Nielson research figures show that the website received 1.7 million unique visitors and over 31 million page views in March and was the number one paid app in the Food and Drinks category of Apple’s App Store. It currently houses over 25,000 recipes with 461,402 members who have created one million online cookbooks and saved 2,135,287 recipes.

NewsLifeMedia’s group publisher of food brands, Fiona Nilsson, says, “We’ve done extensive research and tightly mapped our consumers’ needs and wants. A lot of those needs are in print and we want to deliver that to them. Targeting the 25 plus woman, Taste.com.au will redefine food magazines to a modern mass audience, filling the gap with a product that meets their rapidly evolving needs.”

NewsLifeMedia is yet to announce an editor.

But Taste.com.au isn’t the only ones taking a leap into print. A small town in the UK is also launching a print version of its hyper-local website, the Caerphilly Observer after its success online.

The website has received a grant from the local government to launch a fortnightly full-colour print edition that will be funded by the local government, with hopes it will eventually be increased to weekly newspaper.

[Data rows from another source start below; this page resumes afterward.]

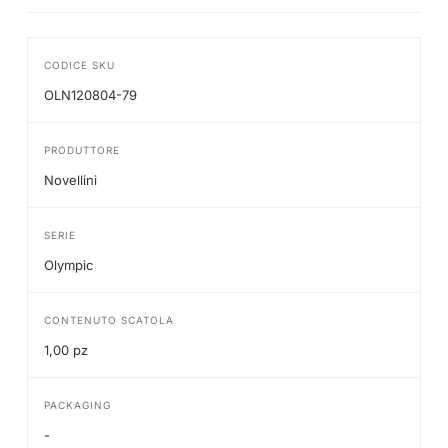
CODICE SKU
OLN120804-79
PRODUTTORE
Novellini
SERIE
Olympic
CONTENUTO SCATOLA
1,00 pz
PACKAGING
-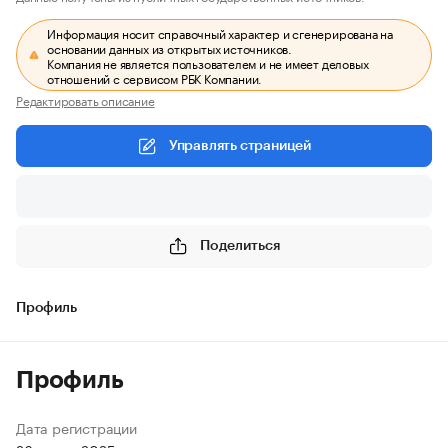
Информация носит справочный характер и сгенерирована на
основании данных из открытых источников.
Компания не является пользователем и не имеет деловых
отношений с сервисом РБК Компании.
Редактировать описание
Управлять страницей
Поделиться
Профиль
Профиль
Дата регистрации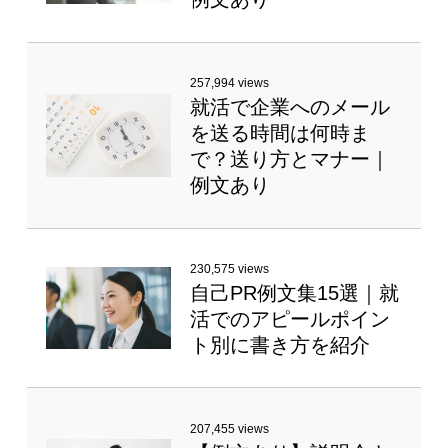
257,994 views
就活で企業へのメール
を送る時間は何時ま
で？送り方とマナー｜
例文あり
230,575 views
自己PR例文集15選｜就
活でのアピールポイン
ト別に書き方を紹介
207,455 views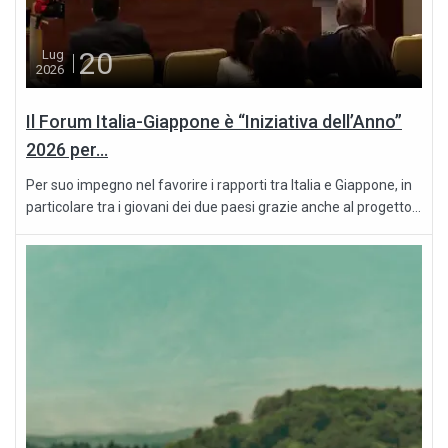
20
Lug
2026
Il Forum Italia-Giappone è “Iniziativa dell’Anno”
2026 per...
Per suo impegno nel favorire i rapporti tra Italia e Giappone, in
particolare tra i giovani dei due paesi grazie anche al progetto...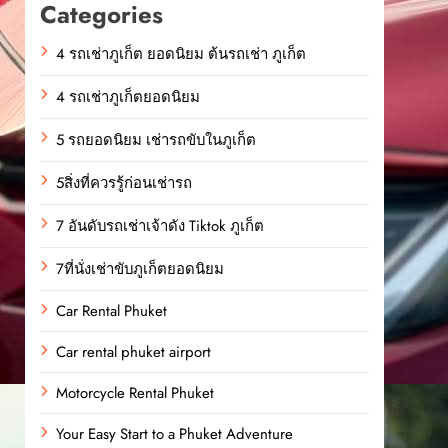
Categories
4 รถเช่าภูเก็ต ยอดนิยม ต้นรถเช่า ภูเก็ต
4 รถเช่าภูเก็ตยอดนิยม
5 รถยอดนิยม เช่ารถขับในภูเก็ต
5สิ่งที่ควรรู้ก่อนเช่ารถ
7 อันดับรถเช่าเจ้าดัง Tiktok ภูเก็ต
7ที่นั่งเช่าขับภูเก็ตยอดนิยม
Car Rental Phuket
Car rental phuket airport
Motorcycle Rental Phuket
Your Easy Start to a Phuket Adventure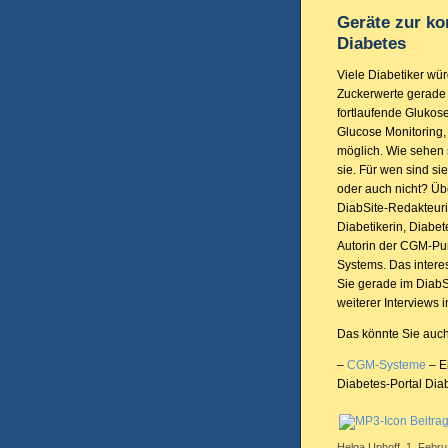
Geräte zur ko
Diabetes
Viele Diabetiker wür
Zuckerwerte gerade 
fortlaufende Gluko
Glucose Monitoring,
möglich. Wie sehen 
sie. Für wen sind si
oder auch nicht? Üb
DiabSite-Redakteuri
Diabetikerin, Diabet
Autorin der CGM-Pum
Systems. Das interes
Sie gerade im DiabS
weiterer Interviews 
Das könnte Sie auch
–
CGM-Systeme
– E
Diabetes-Portal Dia
Beitra
Helga Uphoff, 1. Febru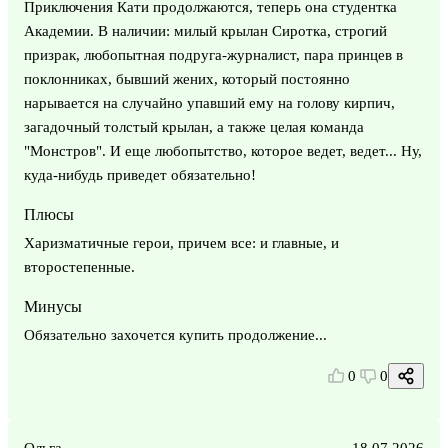
Приключения Кати продолжаются, теперь она студентка
Академии. В наличии: милый крылан Сиротка, строгий
призрак, любопытная подруга-журналист, пара принцев в
поклонниках, бывший жених, который постоянно
нарывается на случайно упавший ему на голову кирпич,
загадочный толстый крылан, а также целая команда
"Монстров". И еще любопытство, которое ведет, ведет... Ну,
куда-нибудь приведет обязательно!
Плюсы
Харизматичные герои, причем все: и главные, и
второстепенные.
Минусы
Обязательно захочется купить продолжение...
0
0
Ольга
18.07.2026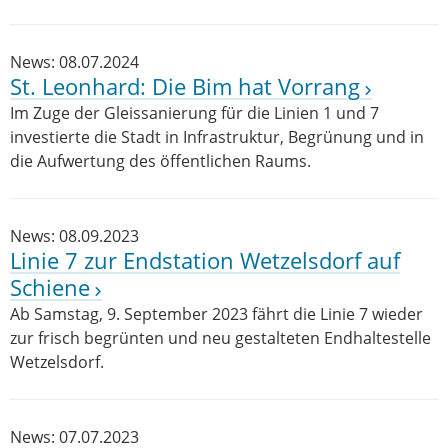
News: 08.07.2024
St. Leonhard: Die Bim hat Vorrang
Im Zuge der Gleissanierung für die Linien 1 und 7
investierte die Stadt in Infrastruktur, Begrünung und in
die Aufwertung des öffentlichen Raums.
News: 08.09.2023
Linie 7 zur Endstation Wetzelsdorf auf
Schiene
Ab Samstag, 9. September 2023 fährt die Linie 7 wieder
zur frisch begrünten und neu gestalteten Endhaltestelle
Wetzelsdorf.
News: 07.07.2023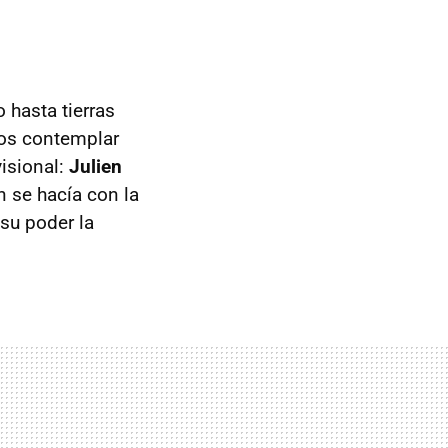
 hasta tierras
mos contemplar
visional:
Julien
n se hacía con la
 su poder la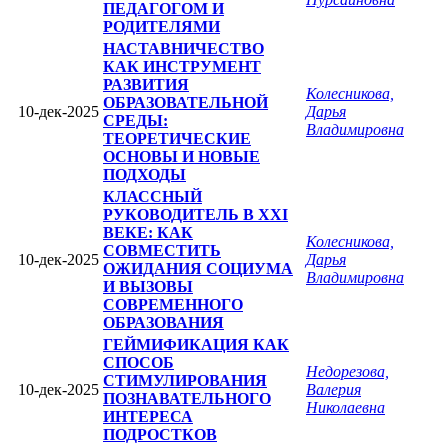
ПЕДАГОГОМ И
РОДИТЕЛЯМИ
НАСТАВНИЧЕСТВО
КАК ИНСТРУМЕНТ
РАЗВИТИЯ
Колесникова,
ОБРАЗОВАТЕЛЬНОЙ
10-дек-2025
Дарья
СРЕДЫ:
Владимировна
ТЕОРЕТИЧЕСКИЕ
ОСНОВЫ И НОВЫЕ
ПОДХОДЫ
КЛАССНЫЙ
РУКОВОДИТЕЛЬ В XXI
ВЕКЕ: КАК
Колесникова,
СОВМЕСТИТЬ
10-дек-2025
Дарья
ОЖИДАНИЯ СОЦИУМА
Владимировна
И ВЫЗОВЫ
СОВРЕМЕННОГО
ОБРАЗОВАНИЯ
ГЕЙМИФИКАЦИЯ КАК
СПОСОБ
Недорезова,
СТИМУЛИРОВАНИЯ
10-дек-2025
Валерия
ПОЗНАВАТЕЛЬНОГО
Николаевна
ИНТЕРЕСА
ПОДРОСТКОВ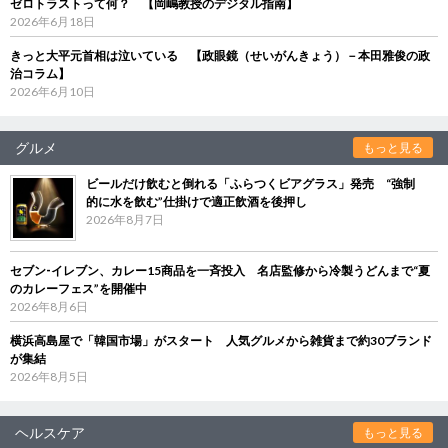
ゼロトラストって何？ 【岡嶋教授のデジタル指南】
2026年6月18日
きっと大平元首相は泣いている 【政眼鏡（せいがんきょう）－本田雅俊の政
治コラム】
2026年6月10日
グルメ
もっと見る
ビールだけ飲むと倒れる「ふらつくビアグラス」発売 “強制
的に水を飲む”仕掛けで適正飲酒を後押し
2026年8月7日
セブン‐イレブン、カレー15商品を一斉投入 名店監修から冷製うどんまで“夏
のカレーフェス”を開催中
2026年8月6日
横浜高島屋で「韓国市場」がスタート 人気グルメから雑貨まで約30ブランド
が集結
2026年8月5日
ヘルスケア
もっと見る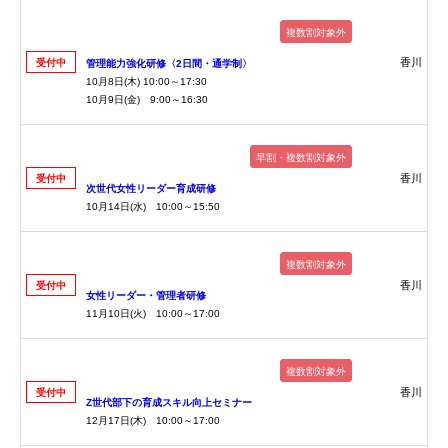
複数割対象外
香川
受付中
管理能力強化研修〈2日間・通学制〉
10月8日(木) 10:00～17:30
10月9日(金) 9:00～16:30
早割・複数割対象外
香川
受付中
次世代女性リーダー育成研修
10月14日(水) 10:00～15:50
複数割対象外
香川
受付中
女性リーダー・管理者研修
11月10日(火) 10:00～17:00
複数割対象外
香川
受付中
Z世代部下の育成スキル向上セミナー
12月17日(木) 10:00～17:00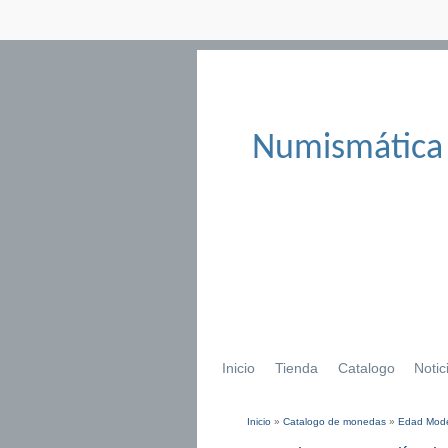
Numismática
Inicio
Tienda
Catalogo
Notic
Inicio
»
Catalogo de monedas
»
Edad Mod
Se encuentra usted aqu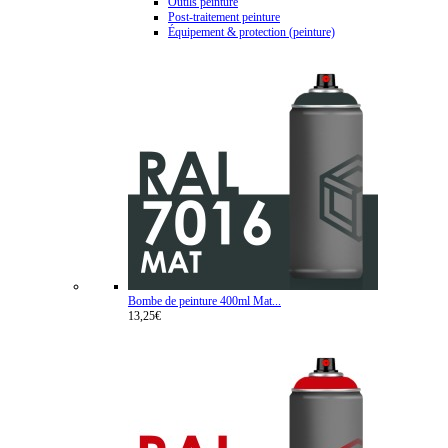
Outils peinture
Post-traitement peinture
Équipement & protection (peinture)
Bombe de peinture 400ml Mat...
13,25€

The website was founded in 2009 and attracts around 20,000 unique visitors a month.

It’s been another damaging year for magazines, with magazine giant Bauer axing five titles since it purchased ACP last August and the well-documented challenges newspapers continue to face, including the Commercial Economic Advisory Service of Australia finding that magazines’ revenue from advertising fell 20% in 2012.